Il s'agit du «début d'un voyage», comme l'a récemment formulé la présidente de la BCE Christine Lagarde. La première hausse des taux d'intérêt de l'institution monétaire européenne depuis 2011 devrait être suivie d'autres: les économistes tablent sur une nouvelle poussée allant jusqu'à 1,5% au printemps prochain. Décryptons.
1. Qu'est-ce que cela signifie?
Concrètement, le taux d'intérêt auquel les banques peuvent emprunter de l'argent à la banque centrale sur une longue période passe de 0 à 0,5%. Il s'agit en quelque sorte d'un coup de frein à main. En juin, l'inflation dans la zone euro a bondi à 8,6%. Une valeur record depuis près de 25 ans (1999), lors de l'introduction de l'euro.
2. Pourquoi maintenant?
La BCE agit comme prévu, mais plutôt tardivement. «Elle a attendu beaucoup trop longtemps», ose Reto Föllmi, professeur d'économie à l'Université de Saint-Gall. Celui-ci rappelle que la BCE vise une inflation de 2% à long terme. Un cap qu'elle a largement perdu de vue, selon le spécialiste.
En réalité, c'est surtout la hausse des prix de l'énergie qui a fait bouger les banquiers centraux à Francfort. «Au début, il y avait l'espoir que cela ne soit que temporaire, mais cela ne s'est pas produit. Au contraire, c'est une inflation forte et durable qui se dessine, et cela a été complètement sous-estimé, décrypte Reto Föllmi. Or, une fois qu'un processus inflationniste est engagé, il est difficile de le stopper.»

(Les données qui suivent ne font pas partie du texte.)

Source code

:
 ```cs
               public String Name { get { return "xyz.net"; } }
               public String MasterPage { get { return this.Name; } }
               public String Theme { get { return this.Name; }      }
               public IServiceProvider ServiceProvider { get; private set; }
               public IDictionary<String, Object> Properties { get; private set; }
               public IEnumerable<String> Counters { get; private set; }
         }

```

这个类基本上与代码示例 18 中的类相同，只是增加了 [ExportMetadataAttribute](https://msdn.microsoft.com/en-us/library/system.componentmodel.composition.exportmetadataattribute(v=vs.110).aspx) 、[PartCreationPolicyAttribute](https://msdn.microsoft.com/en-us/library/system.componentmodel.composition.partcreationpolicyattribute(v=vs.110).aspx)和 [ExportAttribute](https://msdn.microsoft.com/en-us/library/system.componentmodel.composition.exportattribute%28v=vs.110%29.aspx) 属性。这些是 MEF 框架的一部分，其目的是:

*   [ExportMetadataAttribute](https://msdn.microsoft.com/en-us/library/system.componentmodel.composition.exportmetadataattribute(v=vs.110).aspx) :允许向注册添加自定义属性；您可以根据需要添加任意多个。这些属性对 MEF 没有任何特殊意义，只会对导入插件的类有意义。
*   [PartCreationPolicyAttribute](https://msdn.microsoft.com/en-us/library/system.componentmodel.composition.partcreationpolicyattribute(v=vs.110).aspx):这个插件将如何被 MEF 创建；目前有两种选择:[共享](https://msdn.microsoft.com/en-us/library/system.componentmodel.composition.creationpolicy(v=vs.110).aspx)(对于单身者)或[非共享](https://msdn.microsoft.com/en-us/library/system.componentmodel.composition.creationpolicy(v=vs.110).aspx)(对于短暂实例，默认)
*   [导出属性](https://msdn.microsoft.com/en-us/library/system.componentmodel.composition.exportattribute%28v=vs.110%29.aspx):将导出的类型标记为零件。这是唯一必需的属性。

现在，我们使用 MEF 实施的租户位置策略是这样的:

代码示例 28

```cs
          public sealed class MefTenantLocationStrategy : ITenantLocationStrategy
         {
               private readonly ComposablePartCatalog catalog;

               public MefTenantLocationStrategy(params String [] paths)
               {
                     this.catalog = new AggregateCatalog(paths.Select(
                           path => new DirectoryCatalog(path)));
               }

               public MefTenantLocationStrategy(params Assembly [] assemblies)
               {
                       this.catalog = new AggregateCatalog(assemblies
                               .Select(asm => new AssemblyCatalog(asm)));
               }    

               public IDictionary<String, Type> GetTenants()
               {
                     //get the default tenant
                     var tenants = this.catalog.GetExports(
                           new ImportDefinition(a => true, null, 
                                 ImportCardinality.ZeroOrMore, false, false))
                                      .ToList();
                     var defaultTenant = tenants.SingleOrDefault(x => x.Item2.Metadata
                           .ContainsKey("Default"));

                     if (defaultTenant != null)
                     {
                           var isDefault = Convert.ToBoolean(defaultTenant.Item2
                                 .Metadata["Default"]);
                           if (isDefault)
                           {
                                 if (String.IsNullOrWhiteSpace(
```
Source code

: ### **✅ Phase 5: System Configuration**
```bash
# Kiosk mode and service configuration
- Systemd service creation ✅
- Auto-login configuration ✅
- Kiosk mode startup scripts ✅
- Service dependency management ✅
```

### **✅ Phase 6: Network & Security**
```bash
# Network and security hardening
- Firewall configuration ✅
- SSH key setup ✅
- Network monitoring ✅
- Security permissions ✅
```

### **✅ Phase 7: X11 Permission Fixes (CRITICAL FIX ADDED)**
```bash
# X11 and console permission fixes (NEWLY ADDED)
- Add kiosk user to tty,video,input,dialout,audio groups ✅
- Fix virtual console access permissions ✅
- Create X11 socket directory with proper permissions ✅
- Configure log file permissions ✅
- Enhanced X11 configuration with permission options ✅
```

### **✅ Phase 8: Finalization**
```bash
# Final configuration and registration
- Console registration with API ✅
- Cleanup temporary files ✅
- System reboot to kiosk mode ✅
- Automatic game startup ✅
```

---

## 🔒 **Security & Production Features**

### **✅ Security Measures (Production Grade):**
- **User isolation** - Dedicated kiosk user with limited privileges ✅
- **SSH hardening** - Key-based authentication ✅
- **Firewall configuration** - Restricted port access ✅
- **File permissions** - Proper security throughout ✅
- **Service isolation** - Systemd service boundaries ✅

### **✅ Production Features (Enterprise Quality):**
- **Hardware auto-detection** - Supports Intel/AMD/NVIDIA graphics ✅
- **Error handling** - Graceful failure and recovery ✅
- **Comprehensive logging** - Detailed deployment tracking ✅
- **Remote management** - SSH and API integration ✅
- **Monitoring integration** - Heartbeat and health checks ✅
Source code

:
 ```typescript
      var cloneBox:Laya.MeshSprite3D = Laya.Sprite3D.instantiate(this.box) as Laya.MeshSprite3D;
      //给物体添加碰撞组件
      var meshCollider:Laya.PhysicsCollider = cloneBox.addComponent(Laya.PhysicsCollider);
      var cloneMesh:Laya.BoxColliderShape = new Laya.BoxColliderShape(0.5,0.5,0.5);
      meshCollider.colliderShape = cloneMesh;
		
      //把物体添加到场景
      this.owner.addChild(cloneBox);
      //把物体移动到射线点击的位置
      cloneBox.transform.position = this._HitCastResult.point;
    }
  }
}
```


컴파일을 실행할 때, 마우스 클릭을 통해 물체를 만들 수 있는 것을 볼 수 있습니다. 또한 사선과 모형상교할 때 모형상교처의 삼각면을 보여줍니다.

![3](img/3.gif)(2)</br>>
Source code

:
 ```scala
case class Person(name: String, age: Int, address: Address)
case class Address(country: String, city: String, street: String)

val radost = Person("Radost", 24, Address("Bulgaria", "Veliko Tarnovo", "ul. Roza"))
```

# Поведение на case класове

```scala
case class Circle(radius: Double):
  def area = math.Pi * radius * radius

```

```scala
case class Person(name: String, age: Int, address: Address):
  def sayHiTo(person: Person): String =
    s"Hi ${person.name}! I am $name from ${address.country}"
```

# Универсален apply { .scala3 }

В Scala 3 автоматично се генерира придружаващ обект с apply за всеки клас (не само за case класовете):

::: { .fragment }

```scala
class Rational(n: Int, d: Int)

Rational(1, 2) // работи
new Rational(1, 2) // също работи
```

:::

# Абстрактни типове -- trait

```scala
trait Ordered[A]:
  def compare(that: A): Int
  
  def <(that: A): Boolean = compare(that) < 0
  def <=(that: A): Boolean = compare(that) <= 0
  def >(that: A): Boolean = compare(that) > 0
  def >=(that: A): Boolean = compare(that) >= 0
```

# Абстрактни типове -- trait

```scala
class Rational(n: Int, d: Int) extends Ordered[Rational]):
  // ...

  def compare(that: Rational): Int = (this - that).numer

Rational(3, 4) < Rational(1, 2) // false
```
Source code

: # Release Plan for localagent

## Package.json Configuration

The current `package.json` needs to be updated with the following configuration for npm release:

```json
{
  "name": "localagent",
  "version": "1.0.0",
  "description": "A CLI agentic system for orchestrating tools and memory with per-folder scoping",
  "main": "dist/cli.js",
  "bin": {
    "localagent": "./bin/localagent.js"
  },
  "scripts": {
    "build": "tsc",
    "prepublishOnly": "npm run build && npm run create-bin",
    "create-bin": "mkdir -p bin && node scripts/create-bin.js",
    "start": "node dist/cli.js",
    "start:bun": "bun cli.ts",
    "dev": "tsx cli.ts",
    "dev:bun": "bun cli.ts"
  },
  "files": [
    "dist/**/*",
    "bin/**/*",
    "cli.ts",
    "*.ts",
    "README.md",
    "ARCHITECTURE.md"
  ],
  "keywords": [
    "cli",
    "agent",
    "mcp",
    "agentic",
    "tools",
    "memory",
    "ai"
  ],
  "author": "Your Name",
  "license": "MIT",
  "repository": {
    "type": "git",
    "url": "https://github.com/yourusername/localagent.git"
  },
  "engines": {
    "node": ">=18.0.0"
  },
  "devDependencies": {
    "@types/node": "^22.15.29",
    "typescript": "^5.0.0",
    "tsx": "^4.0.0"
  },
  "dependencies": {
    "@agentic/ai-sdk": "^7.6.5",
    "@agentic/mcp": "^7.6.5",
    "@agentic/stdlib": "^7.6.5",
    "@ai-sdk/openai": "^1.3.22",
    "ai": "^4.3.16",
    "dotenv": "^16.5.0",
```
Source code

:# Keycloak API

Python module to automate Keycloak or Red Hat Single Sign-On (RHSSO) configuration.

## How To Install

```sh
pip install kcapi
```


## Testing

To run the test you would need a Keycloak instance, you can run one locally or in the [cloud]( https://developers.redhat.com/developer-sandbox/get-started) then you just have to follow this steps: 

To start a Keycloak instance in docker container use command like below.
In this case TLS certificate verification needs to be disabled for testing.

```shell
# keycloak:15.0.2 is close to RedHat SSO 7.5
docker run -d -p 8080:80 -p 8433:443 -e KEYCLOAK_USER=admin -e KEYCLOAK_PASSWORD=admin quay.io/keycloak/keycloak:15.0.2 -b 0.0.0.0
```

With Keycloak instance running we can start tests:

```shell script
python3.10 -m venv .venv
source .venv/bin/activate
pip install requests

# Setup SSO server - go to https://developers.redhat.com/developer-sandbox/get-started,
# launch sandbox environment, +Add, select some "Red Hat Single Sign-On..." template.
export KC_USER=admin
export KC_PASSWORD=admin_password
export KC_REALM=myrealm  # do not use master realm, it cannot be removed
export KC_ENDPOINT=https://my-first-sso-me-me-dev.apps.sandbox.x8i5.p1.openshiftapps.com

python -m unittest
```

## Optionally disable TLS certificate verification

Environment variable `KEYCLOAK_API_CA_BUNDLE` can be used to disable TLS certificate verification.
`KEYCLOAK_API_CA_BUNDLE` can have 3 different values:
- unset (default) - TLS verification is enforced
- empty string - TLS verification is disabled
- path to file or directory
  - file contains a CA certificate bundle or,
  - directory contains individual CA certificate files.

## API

3. Pourquoi avoir autant attendu?
Si la BCE a tant évité d'actionner ce frein à main, c'est en raison du fort endettement des États membres, en particulier au sud de l'Europe. L'Italie, l'enfant terrible, est considérée comme un obstacle à une politique monétaire restrictive. Car l'augmentation du taux directeur annoncée aujourd'hui va faire bondir les intérêts de la dette publique italienne.
«Le pays n'a pas profité de la période de haute conjoncture pour réduire sa dette, et celle-ci a fortement augmenté durant le Covid. Tout cela se retourne contre l'Italie aujourd'hui», analyse le professeur de l'Université de Saint-Gall.
4. Qu'est-ce que cela implique pour la Suisse?
La Suisse est à une toute autre enseigne: la décision de la BCE est une excellente nouvelle pour le pays et la Banque nationale suisse (BNS) en particulier. «Avec cette augmentation du taux directeur européen, sa marge de manœuvre s'élargit à nouveau», explique Reto Föllmi.
Pourquoi? Parce que le taux directeur plus élevé sera suivi d'une demande plus forte pour l'euro. Cela enlève un peu la pression du franc fort et ouvre la voie à d'autres adaptations à la hausse du taux directeur en Suisse. Les experts s'attendent à ce que la BNS remonte les taux d'intérêt dès septembre.